* BRIEF
Copy every line of the rows below character for character, and leave the pictures out of your answer.

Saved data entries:
-- START --

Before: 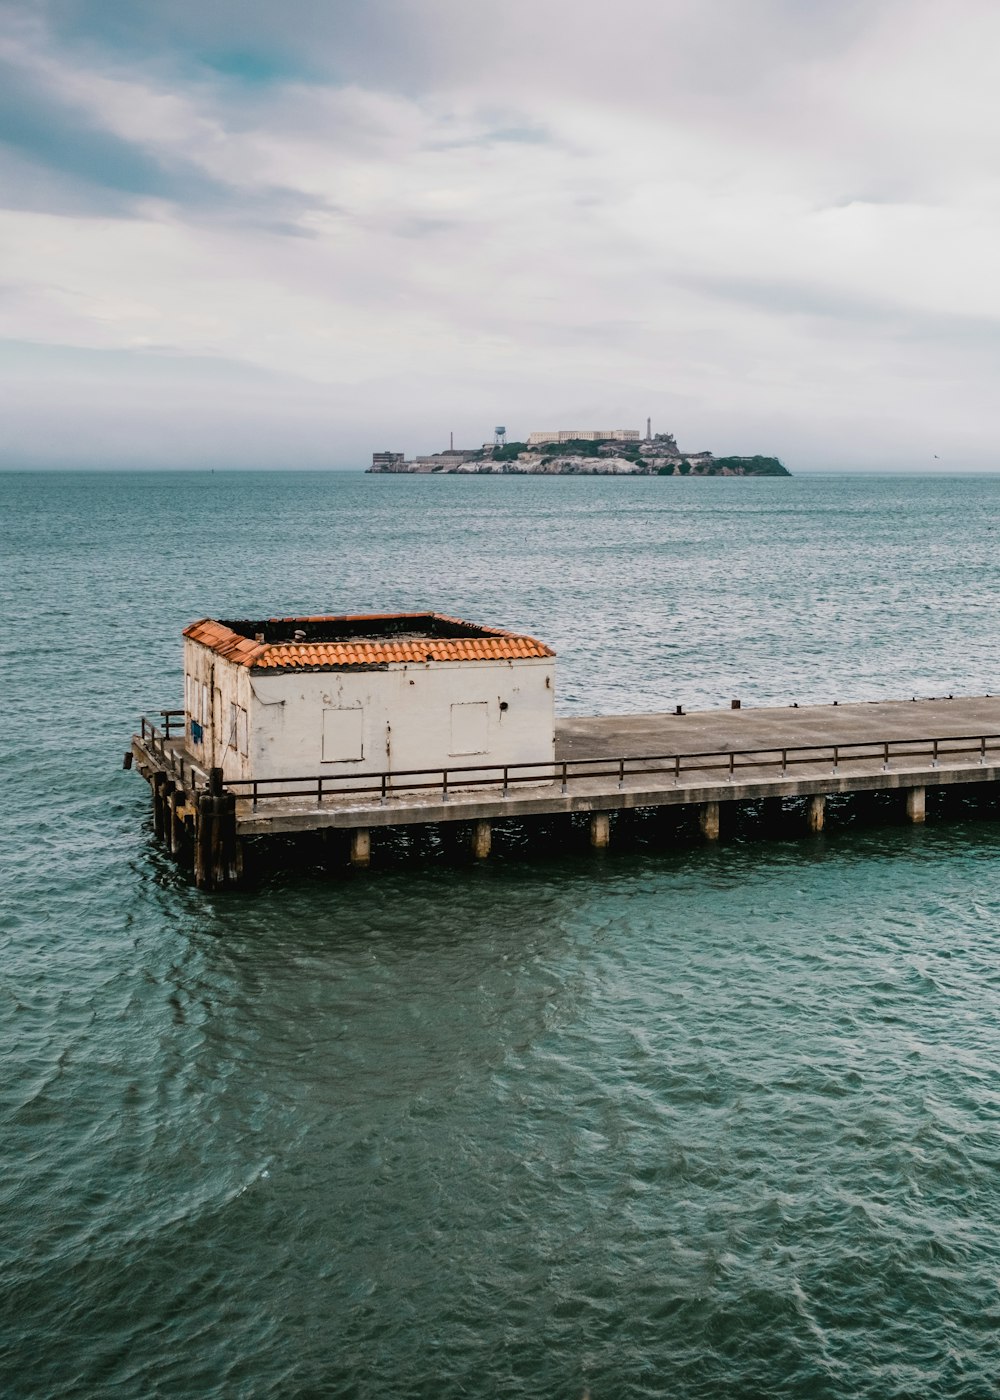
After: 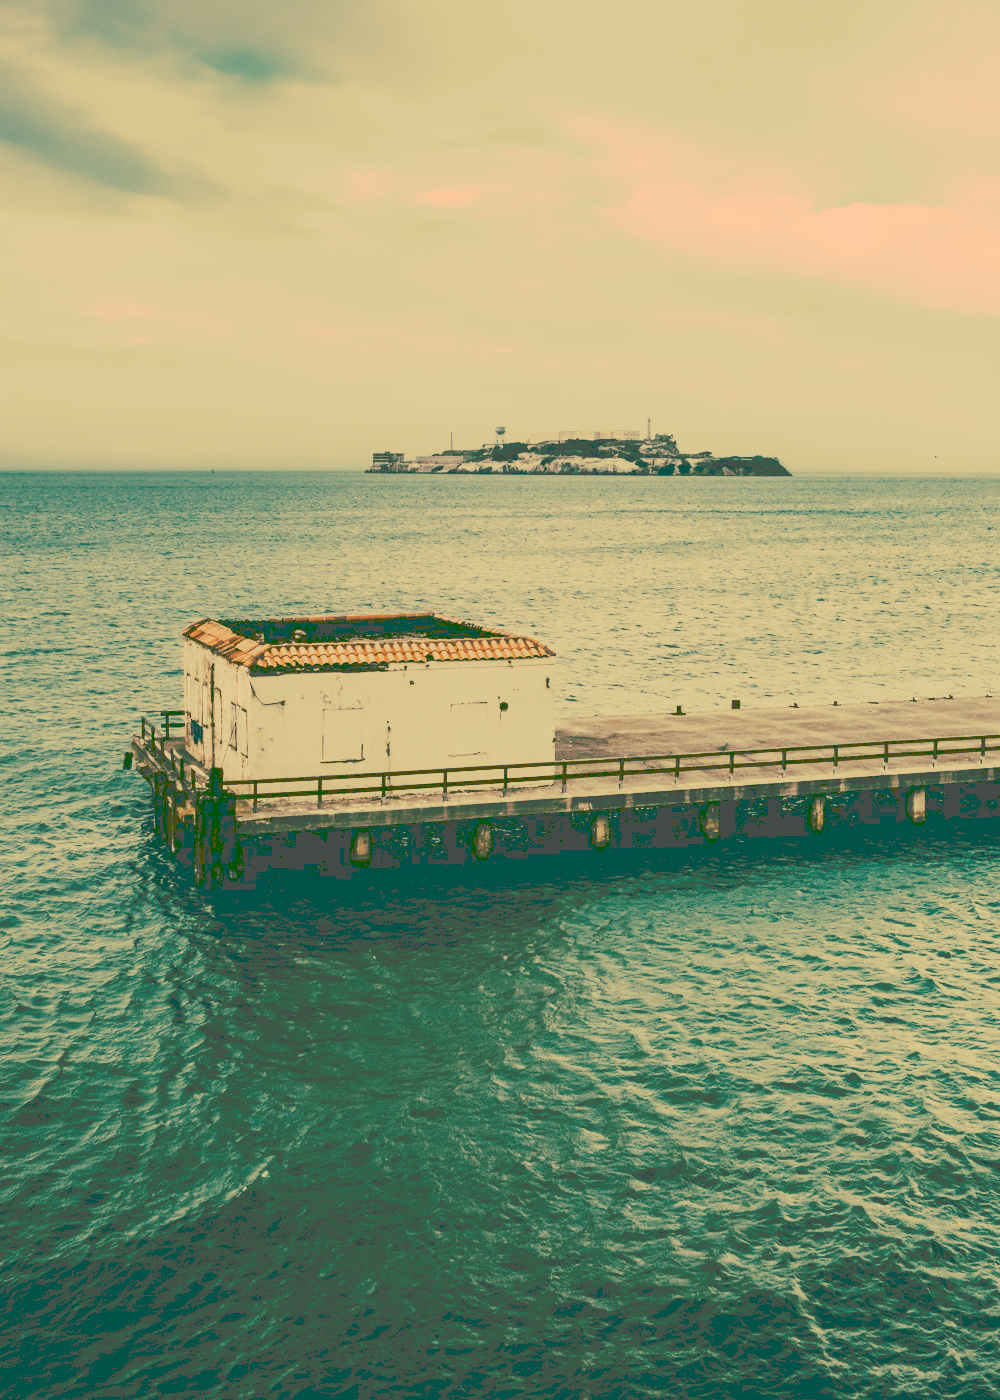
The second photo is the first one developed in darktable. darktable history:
tone curve: curves: ch0 [(0, 0) (0.003, 0.309) (0.011, 0.309) (0.025, 0.309) (0.044, 0.309) (0.069, 0.306) (0.1, 0.306) (0.136, 0.308) (0.177, 0.31) (0.224, 0.311) (0.277, 0.333) (0.335, 0.381) (0.399, 0.467) (0.468, 0.572) (0.543, 0.672) (0.623, 0.744) (0.709, 0.795) (0.801, 0.819) (0.898, 0.845) (1, 1)], preserve colors none
color look up table: target L [93.11, 87.74, 89.46, 77.92, 78.09, 62.79, 65.22, 55.36, 52.11, 48.43, 42.34, 23.58, 20.46, 203.09, 83.82, 73.54, 76.16, 66.55, 61.81, 67.96, 55.91, 49.31, 38.18, 31.65, 34.18, 15.4, 20.35, 97.17, 91.42, 79.5, 87.54, 72.39, 62.44, 64.45, 57.13, 77.18, 49.86, 34.83, 36.61, 29.98, 20.53, 24.89, 12.61, 65.34, 62.07, 54, 48.05, 40.25, 23.8], target a [12.39, 10.24, 7.982, -30.99, -38.35, -38.34, -10.84, -18.5, -26.3, -36.79, -11.2, -69.57, -62.68, 0, 20.05, 31.25, 38.45, 40.34, 16.28, 46.62, 6.306, 25.53, 1.848, -2.144, 14.18, -49.46, -62.47, 13.7, 28.27, 9.417, 35.01, 20.71, 1.36, 1.815, 40.92, 27.74, 18.98, -0.65, 12.5, 4.344, -62.82, 3.03, -41.19, -19.67, -5.715, -13.65, -19.14, -6.979, -64.52], target b [68.51, 56.11, 65.48, 43.77, 48.16, 36.68, 31.11, 34.7, 20.76, 28.18, 22.12, 39.77, 34.38, -0.002, 53.32, 49.85, 43.02, 41.09, 29.62, 38.24, 34.81, 16.85, 10.46, 53.66, 58.01, 25.66, 34.19, 64.36, 59.2, 40.17, 53.45, 35.99, 25.09, 16.69, 17.77, 37.99, 8.851, -4.988, -15.79, -15.7, 34.49, -1.336, 20.82, 22.63, 20.68, 7.313, 12.09, 1.145, -1.802], num patches 49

-- END --

* SOLUTION TO THE EXERCISE
Before: 
After: 
The second photo is the first one developed in darktable. darktable history:
tone curve: curves: ch0 [(0, 0) (0.003, 0.309) (0.011, 0.309) (0.025, 0.309) (0.044, 0.309) (0.069, 0.306) (0.1, 0.306) (0.136, 0.308) (0.177, 0.31) (0.224, 0.311) (0.277, 0.333) (0.335, 0.381) (0.399, 0.467) (0.468, 0.572) (0.543, 0.672) (0.623, 0.744) (0.709, 0.795) (0.801, 0.819) (0.898, 0.845) (1, 1)], preserve colors none
color look up table: target L [93.11, 87.74, 89.46, 77.92, 78.09, 62.79, 65.22, 55.36, 52.11, 48.43, 42.34, 23.58, 20.46, 203.09, 83.82, 73.54, 76.16, 66.55, 61.81, 67.96, 55.91, 49.31, 38.18, 31.65, 34.18, 15.4, 20.35, 97.17, 91.42, 79.5, 87.54, 72.39, 62.44, 64.45, 57.13, 77.18, 49.86, 34.83, 36.61, 29.98, 20.53, 24.89, 12.61, 65.34, 62.07, 54, 48.05, 40.25, 23.8], target a [12.39, 10.24, 7.982, -30.99, -38.35, -38.34, -10.84, -18.5, -26.3, -36.79, -11.2, -69.57, -62.68, 0, 20.05, 31.25, 38.45, 40.34, 16.28, 46.62, 6.306, 25.53, 1.848, -2.144, 14.18, -49.46, -62.47, 13.7, 28.27, 9.417, 35.01, 20.71, 1.36, 1.815, 40.92, 27.74, 18.98, -0.65, 12.5, 4.344, -62.82, 3.03, -41.19, -19.67, -5.715, -13.65, -19.14, -6.979, -64.52], target b [68.51, 56.11, 65.48, 43.77, 48.16, 36.68, 31.11, 34.7, 20.76, 28.18, 22.12, 39.77, 34.38, -0.002, 53.32, 49.85, 43.02, 41.09, 29.62, 38.24, 34.81, 16.85, 10.46, 53.66, 58.01, 25.66, 34.19, 64.36, 59.2, 40.17, 53.45, 35.99, 25.09, 16.69, 17.77, 37.99, 8.851, -4.988, -15.79, -15.7, 34.49, -1.336, 20.82, 22.63, 20.68, 7.313, 12.09, 1.145, -1.802], num patches 49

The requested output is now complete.